Pour la direction du KKE, colporter ce genre de démagogie nationaliste va de pair avec prêcher l’absurde dogme stalinien que le socialisme pourrait être construit dans un seul pays, même aussi petit et dépourvu de ressources naturelles que la Grèce. Le nationalisme des dirigeants du KKE ne peut que rebuter les ouvriers qui se considèrent révolutionnaires dans les pays frontaliers de la Grèce ; il enchaîne en même temps les ouvriers grecs aux intérêts de l’Etat bourgeois qui est le principal garant de leur exploitation et de leur oppression. Pour réfuter ce mensonge, il suffit de citer ces quelques mots de Lénine écrits pendant le carnage interimpérialiste de la Première Guerre mondiale :
« Or, à propos de cette époque, des tâches du prolétariat dans la lutte pour l’abolition, non pas de la féodalité, mais du capitalisme, le Manifeste communiste déclare nettement et sans ambiguïté : “Les ouvriers n’ont pas de patrie.” […] Le mouvement socialiste ne peut pas vaincre dans l’ancien cadre de la patrie. Il crée des formes nouvelles, supérieures, de la société humaine, où les besoins légitimes et les aspirations progressistes des masses laborieuses de toutes les nationalités seront, pour la première fois, satisfaits dans l’unité internationale, les frontières nationales actuelles étant abolies. Aux efforts de la bourgeoisie contemporaine qui cherche à diviser et à désunir les ouvriers en alléguant hypocritement la “défense de la patrie”, les ouvriers conscients répondront par des efforts renouvelés en vue d’unir les travailleurs des différentes nations dans la lutte pour renverser le pouvoir de la bourgeoisie de toutes les nations. »

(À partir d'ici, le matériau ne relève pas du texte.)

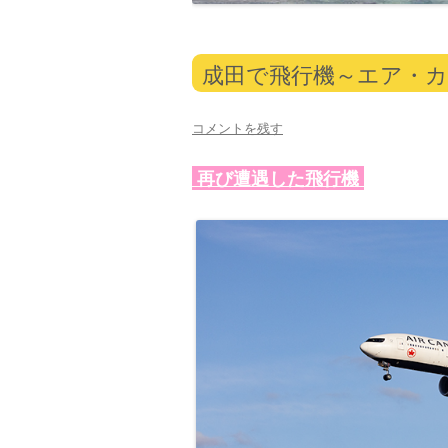
成田で飛行機～エア・カナ
コメントを残す
再び遭遇した飛行機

– « La situation et les tâches de l’Internationale socialiste », novembre 1914
Le groupe trotskyste de Grèce s’est donné pour tâche de forger un parti révolutionnaire qui, selon la formule de Lénine, luttera pour unir les travailleurs des différentes nations dans la lutte pour renverser la bourgeoisie de toutes les nations. C’est pourquoi, avec la LCI tout entière, nous luttons contre l’oppression des minorités nationales en Grèce, comme les Valaques, les Pomaques, les Turcs et les Albanais ; c’est pourquoi nous revendiquons le droit à l’autodétermination pour les Macédoniens, et nous nous opposons à l’oppression du peuple kurde par les gouvernements turc, syrien, irakien et iranien. Nous appelons à une fédération socialiste des Balkans, le seul cadre dans lequel les questions nationales sans nombre qui se posent dans cette région pourront être résolues équitablement. La classe ouvrière a besoin d’une direction révolutionnaire qui soit internationaliste non seulement en paroles mais aussi en actes, armée d’un programme qui lui permettra de débarrasser la planète du capitalisme et de toutes les divisions nationales qu’il engendre.